There were only eight teams in action last week, but that was enough to see offensive coordinators impress and other assistants tank.
Here are the coaches that enjoyed Week 6 and the others that would rather forget it ever happened:
1. Lane Kiffin, Alabama offensive coordinator
If Kiffin has shaken his bad rep, look for several programs to be after him this offseason. The Tide got over the Arkansas hurdle Saturday with 517 yards of offense in a 49-30 win. Jalen Hurts was efficient and effective, completing 13 of 17 passes for 253 yards and a score, and Damien Harris had 122 yards on just 13 carries. Alabama’s offense dictated this game for the opening kickoff.
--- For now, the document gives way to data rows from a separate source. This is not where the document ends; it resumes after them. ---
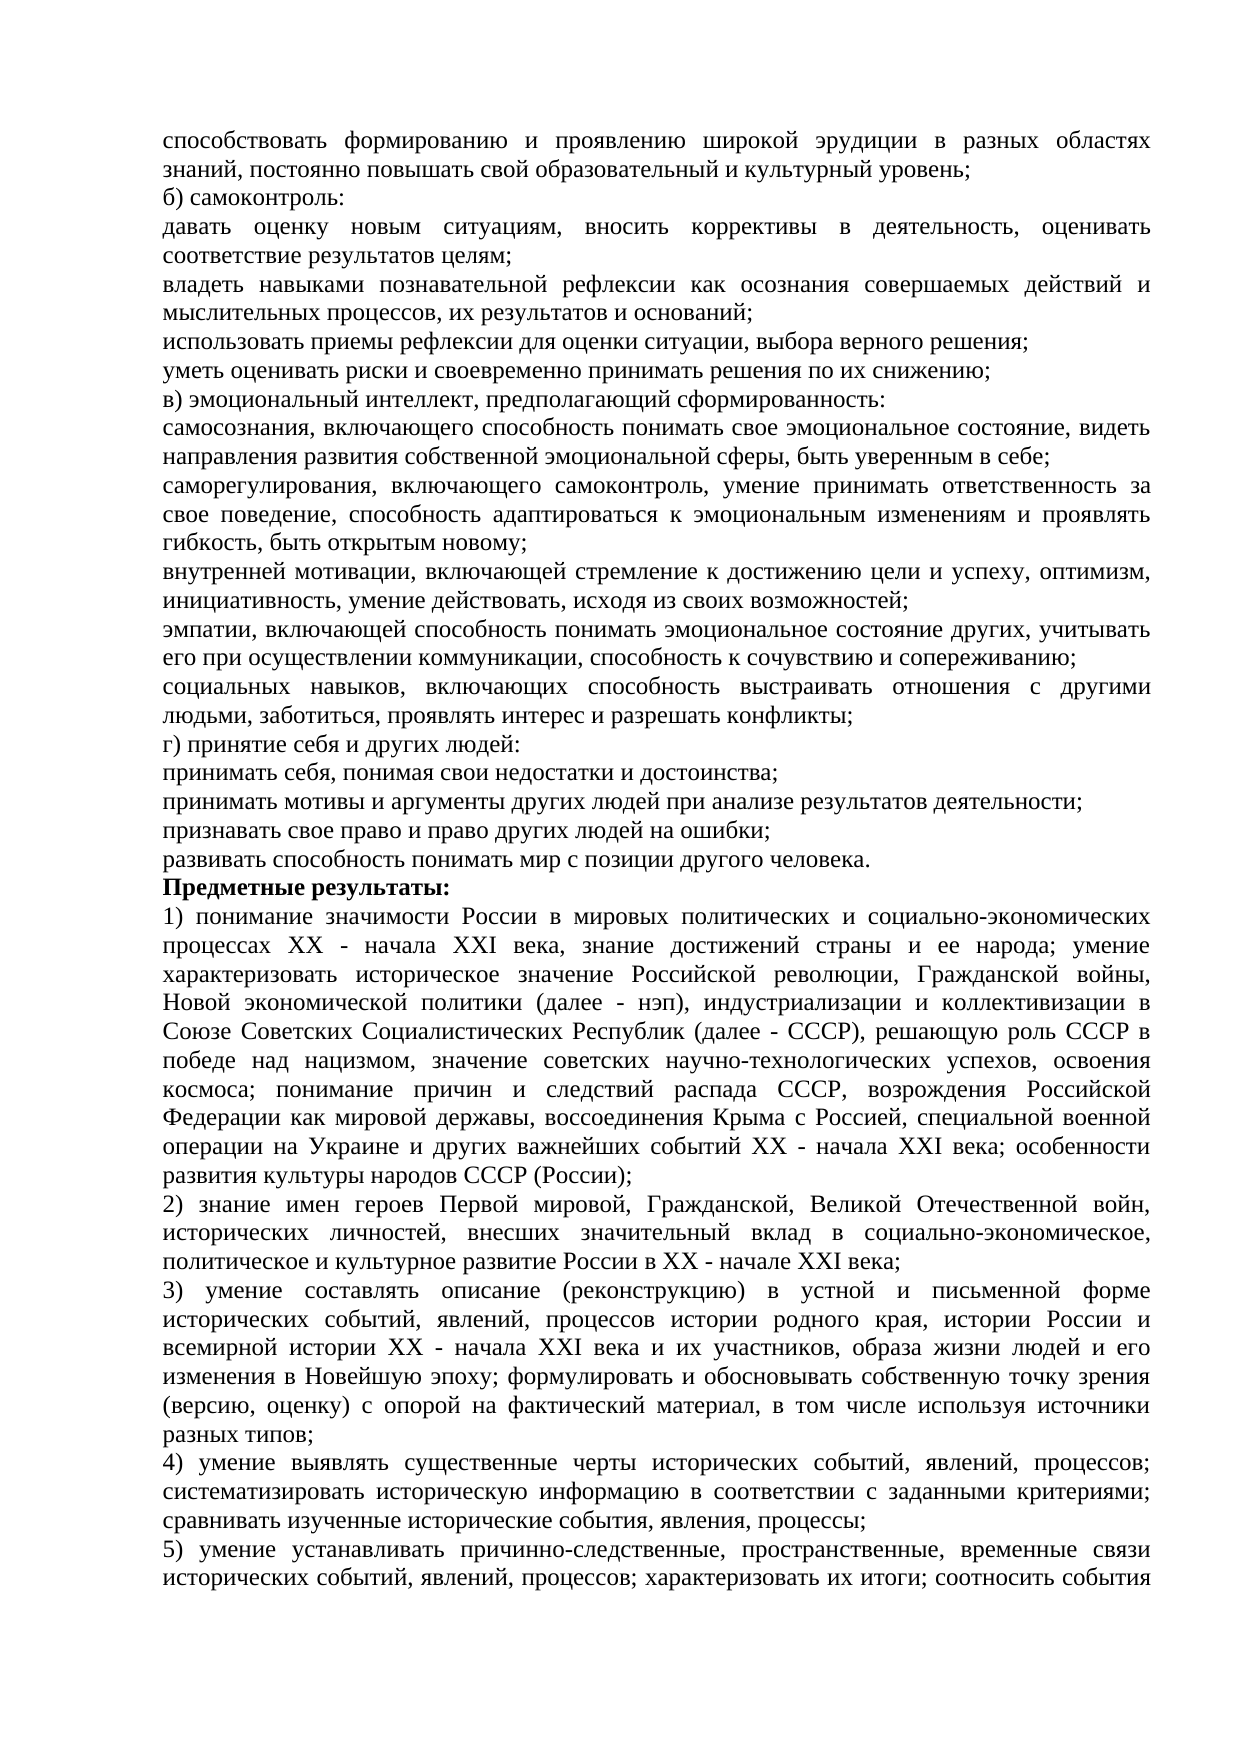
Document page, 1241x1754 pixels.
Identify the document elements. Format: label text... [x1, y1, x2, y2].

text владеть навыками познавательной рефлексии как осознания совершаемых действий и мыслительных процессов, их результатов и оснований; [162, 269, 1152, 326]
text использовать приемы рефлексии для оценки ситуации, выбора верного решения; [162, 326, 1152, 355]
text эмпатии, включающей способность понимать эмоциональное состояние других, учитывать его при осуществлении коммуникации, способность к сочувствию и сопереживанию; [162, 614, 1152, 671]
text б) самоконтроль: [162, 182, 1152, 211]
text принимать себя, понимая свои недостатки и достоинства; [162, 757, 1152, 786]
text социальных навыков, включающих способность выстраивать отношения с другими людьми, заботиться, проявлять интерес и разрешать конфликты; [162, 671, 1152, 729]
text Предметные результаты: [162, 872, 1152, 901]
text способствовать формированию и проявлению широкой эрудиции в разных областях знаний, постоянно повышать свой образовательный и культурный уровень; [162, 125, 1152, 182]
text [162, 1534, 1152, 1591]
text 3) умение составлять описание (реконструкцию) в устной и письменной форме исторических событий, явлений, процессов истории родного края, истории России и всемирной истории XX - начала XXI века и их участников, образа жизни людей и его изменения в Новейшую эпоху; формулировать и обосновывать собственную точку зрения (версию, оценку) с опорой на фактический материал, в том числе используя источники разных типов; [162, 1275, 1152, 1447]
text развивать способность понимать мир с позиции другого человека. [162, 844, 1152, 872]
text 1) понимание значимости России в мировых политических и социально-экономических процессах XX - начала XXI века, знание достижений страны и ее народа; умение характеризовать историческое значение Российской революции, Гражданской войны, Новой экономической политики (далее - нэп), индустриализации и коллективизации в Союзе Советских Социалистических Республик (далее - СССР), решающую роль СССР в победе над нацизмом, значение советских научно-технологических успехов, освоения космоса; понимание причин и следствий распада СССР, возрождения Российской Федерации как мировой державы, воссоединения Крыма с Россией, специальной военной операции на Украине и других важнейших событий XX - начала XXI века; особенности развития культуры народов СССР (России); [162, 901, 1152, 1189]
text г) принятие себя и других людей: [162, 729, 1152, 757]
text в) эмоциональный интеллект, предполагающий сформированность: [162, 384, 1152, 412]
text давать оценку новым ситуациям, вносить коррективы в деятельность, оценивать соответствие результатов целям; [162, 211, 1152, 269]
text внутренней мотивации, включающей стремление к достижению цели и успеху, оптимизм, инициативность, умение действовать, исходя из своих возможностей; [162, 556, 1152, 614]
text саморегулирования, включающего самоконтроль, умение принимать ответственность за свое поведение, способность адаптироваться к эмоциональным изменениям и проявлять гибкость, быть открытым новому; [162, 470, 1152, 556]
text самосознания, включающего способность понимать свое эмоциональное состояние, видеть направления развития собственной эмоциональной сферы, быть уверенным в себе; [162, 412, 1152, 470]
text 4) умение выявлять существенные черты исторических событий, явлений, процессов; систематизировать историческую информацию в соответствии с заданными критериями; сравнивать изученные исторические события, явления, процессы; [162, 1447, 1152, 1534]
text признавать свое право и право других людей на ошибки; [162, 815, 1152, 844]
text принимать мотивы и аргументы других людей при анализе результатов деятельности; [162, 786, 1152, 815]
text 2) знание имен героев Первой мировой, Гражданской, Великой Отечественной войн, исторических личностей, внесших значительный вклад в социально-экономическое, политическое и культурное развитие России в XX - начале XXI века; [162, 1189, 1152, 1275]
text уметь оценивать риски и своевременно принимать решения по их снижению; [162, 355, 1152, 384]
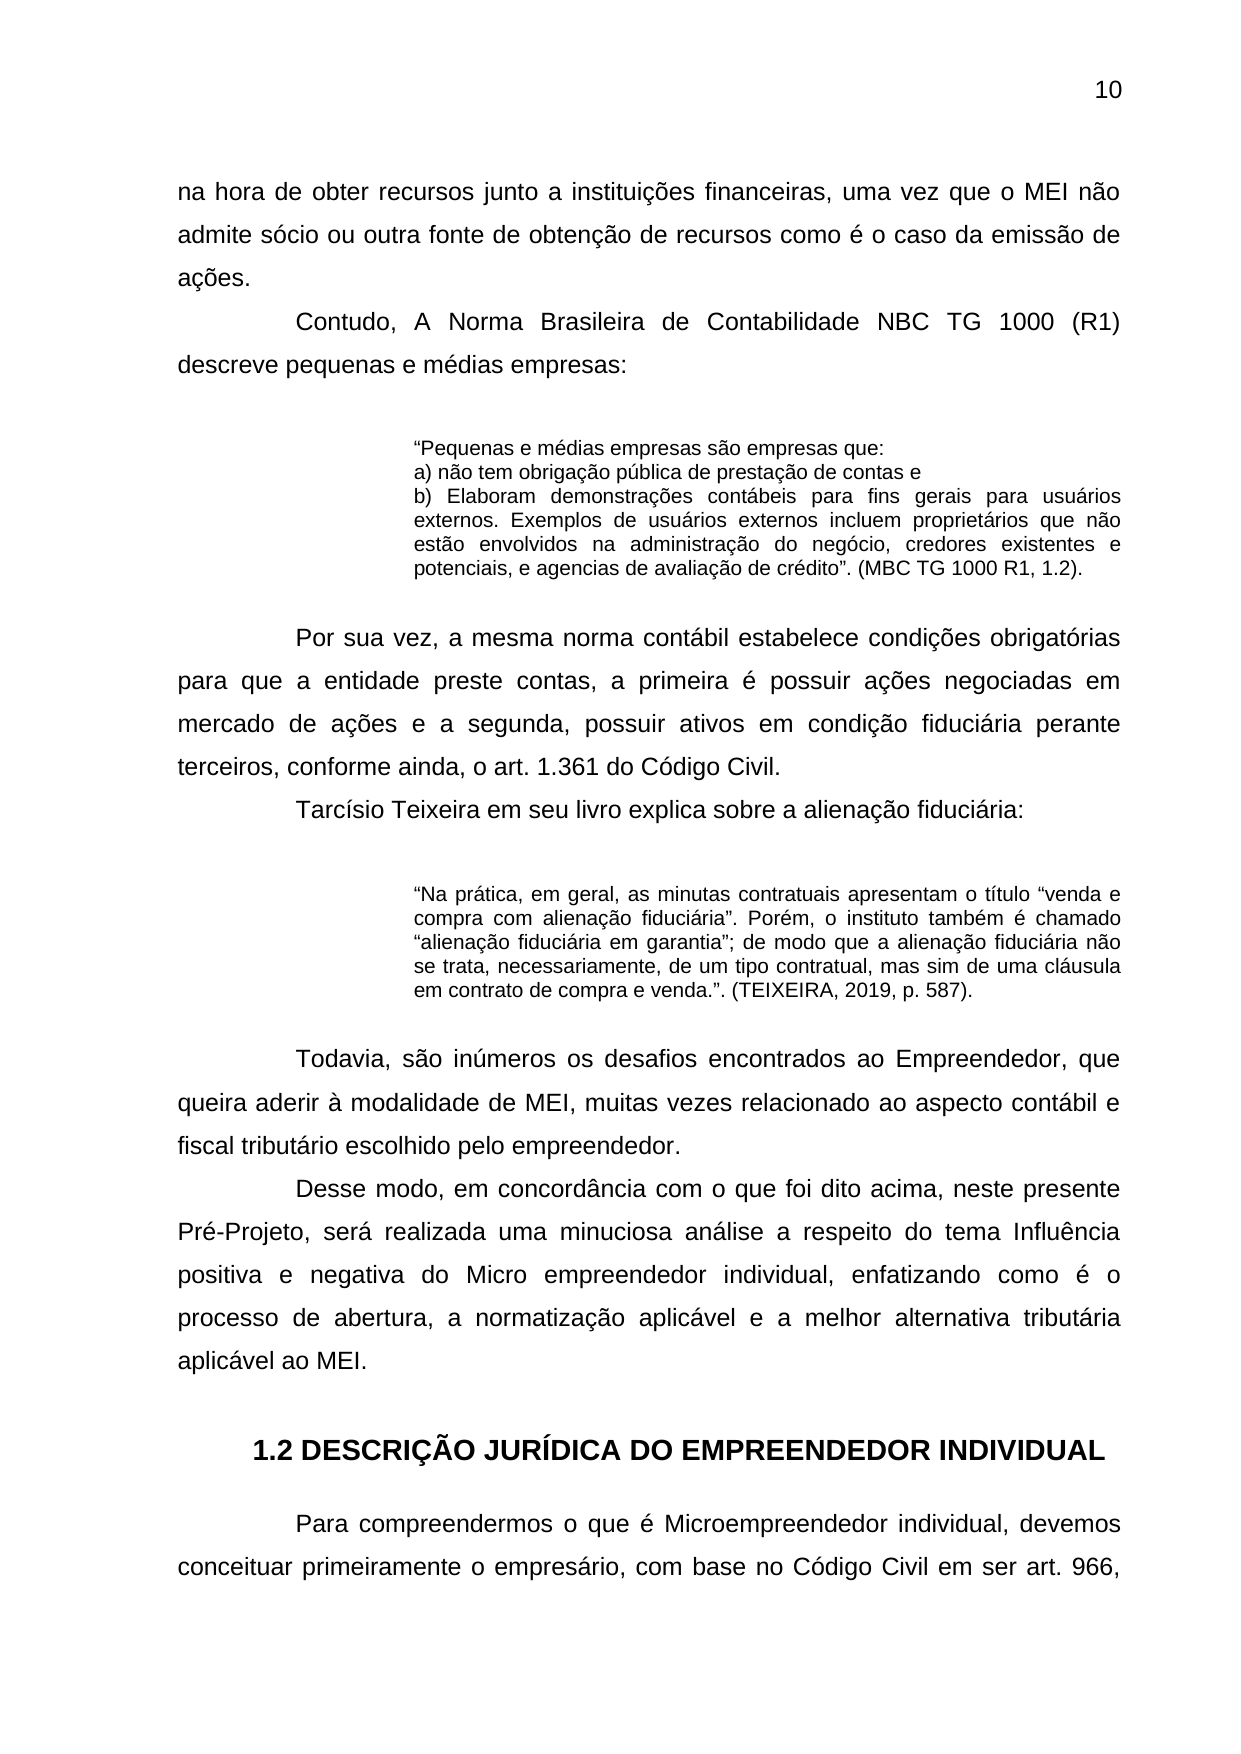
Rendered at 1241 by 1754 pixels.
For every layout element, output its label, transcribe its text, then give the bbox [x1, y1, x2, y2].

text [177, 1509, 1122, 1581]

2. Noel Mazzone, Texas A&M offensive coordinator
Mazzone again orchestrated a great offensive effort for the Aggies in a 45-30 double-overtime win over No. 9 Tennessee. Quarterback Trevor Knight had another fantastic afternoon with 349 total yards and five touchdowns, and freshman running back Trayveon Williams broke out for 217 yards and a score on 28 carries. Mazzone located the Tennessee weakness with two linebackers out with injury and exploited it to the fullest.
3. Rhett Lashlee, Auburn offensive coordinator
Lashlee is making Hugh Freeze look like a wise man after taking over play-calling duties three weeks ago. Auburn’s offense hummed in a 38-14 win over Mississippi State with 432 yards of offense, winning time of possession by nearly seven minutes. By playing to the strength of the run game with Kamryn Pettway (39 carries, 169 yards, three touchdowns) Lashlee is helping QB Sean White succeed in the pass game (14 of 18, 204 yards, one touchdown, one interception).
4. John Schlarman, Kentucky offensive line coach
Beating Vanderbilt doesn’t impress me much, Mark Stoops, but your offensive line sure did it’s job. The Wildcats ran the ball 52 times for 258 yards and didn’t allow Vanderbilt a single sack in a 20-13 win. Now stopping the Commodores isn’t much to hang one’s hat on, but the solid outing bumped Kentucky up to 55th in the nation in rushing yards per game.
1. Derek Mason, Vanderbilt head coach
Mason might have spent some time this week at the campus writing workshop polishing his resume. Mason is 9-21 with Vandy and 2-17 in conference games. He might be better suited as an assistant, or maybe, a head coach at a program with a less brutal path to prominence than in the SEC.
2. Kurt Anderson, Arkansas offensive line coach
While the Alabama offense was lighting up the scoreboard, the Tide defensive line was blowing past the Razorbacks offensive front. Anderson’s group allowed seven sacks and finished with only 73 rushing yards on 36 attempts. The abysmal performance dropped Arkansas to 64th in the nation in rushing yards per game at 176.3. Prior to the 49-30 loss, the Razorbacks averaged 197 rushing yards per game, which would put them 47th in the country.
3. Greg Knox, Mississippi State running backs coach
In a 38-14 loss to Auburn, Bulldogs QB Nick Fitzgerald led the team in carries (17) and rushing yards (61) by a large margin. And no, this is not an option attack where the QB throws five passes per game. The four running backs that saw action carried the ball a combined 12 times for 53 yards. Knox needs to develop somebody to take some burden off Fitzgerald and the rest of the offense.
4. Steve Stripling, Tennessee defensive line coach
The Volunteers were without linebackers Jalen Reeves-Maybin and Darrin Kirkland Jr. in their loss to Texas A&M, so it’s hard to place any blame on the linebackers for the field day the Aggies had on the ground. The defensive line, however, failed in keeping ball carriers from reaching that second level. Stripling has a standout in defensive end Derek Barnett, but he needs to get the rest of the front line up to snuff.
SEC Coach of the Year favorite: Nick Saban, Alabama
Texas A&M’s Kevin Sumlin had a nice win over Tennessee, but unless he beats Alabama in a couple of weeks, Saban’s name will be etched into this award for a fourth time. He has another opportunity to build his case this Saturday against No. 9 Tennessee.